======== Extracted records
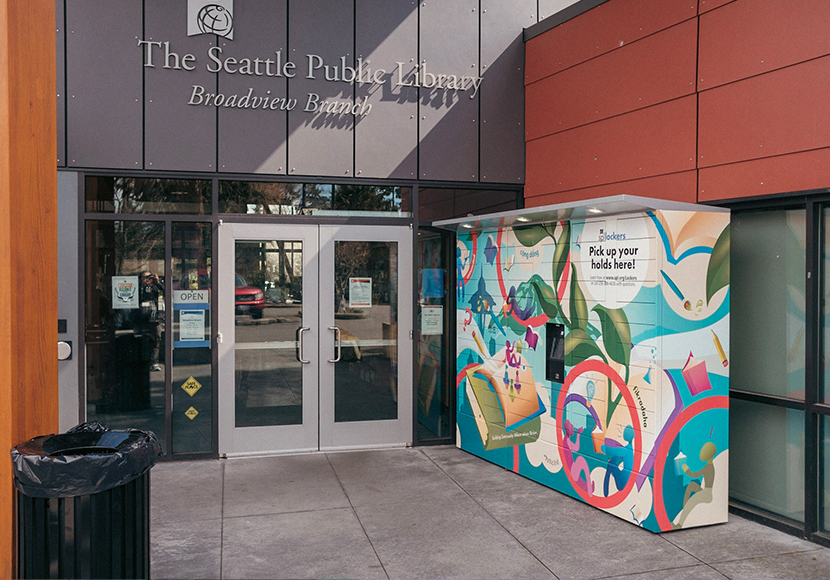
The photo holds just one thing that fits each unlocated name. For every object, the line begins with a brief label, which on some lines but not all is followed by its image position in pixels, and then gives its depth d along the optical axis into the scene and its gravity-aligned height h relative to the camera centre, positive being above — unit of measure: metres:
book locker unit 4.78 -0.61
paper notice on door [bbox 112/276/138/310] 6.52 -0.09
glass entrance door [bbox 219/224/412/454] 6.82 -0.57
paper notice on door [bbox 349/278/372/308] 7.12 -0.11
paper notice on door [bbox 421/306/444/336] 7.40 -0.41
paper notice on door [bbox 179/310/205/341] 6.73 -0.42
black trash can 3.09 -1.06
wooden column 3.30 +0.25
================
Work order |
When an image appears in the data, skip it and output the rest exactly.

Result for this exercise |
The photo holds just one thing that fits each unlocated name. For every object, the line begins with a brief label, which on some lines but not all is followed by its image position in pixels, and then gives its depth d along the optical axis into the scene and its gravity-aligned height h relative to the camera centre, positive being above — unit of measure: metres:
book locker unit 4.78 -0.61
paper notice on door [bbox 112/276/138/310] 6.52 -0.09
glass entrance door [bbox 219/224/412/454] 6.82 -0.57
paper notice on door [bbox 349/278/372/308] 7.12 -0.11
paper notice on door [bbox 421/306/444/336] 7.40 -0.41
paper notice on door [bbox 179/310/205/341] 6.73 -0.42
black trash can 3.09 -1.06
wooden column 3.30 +0.25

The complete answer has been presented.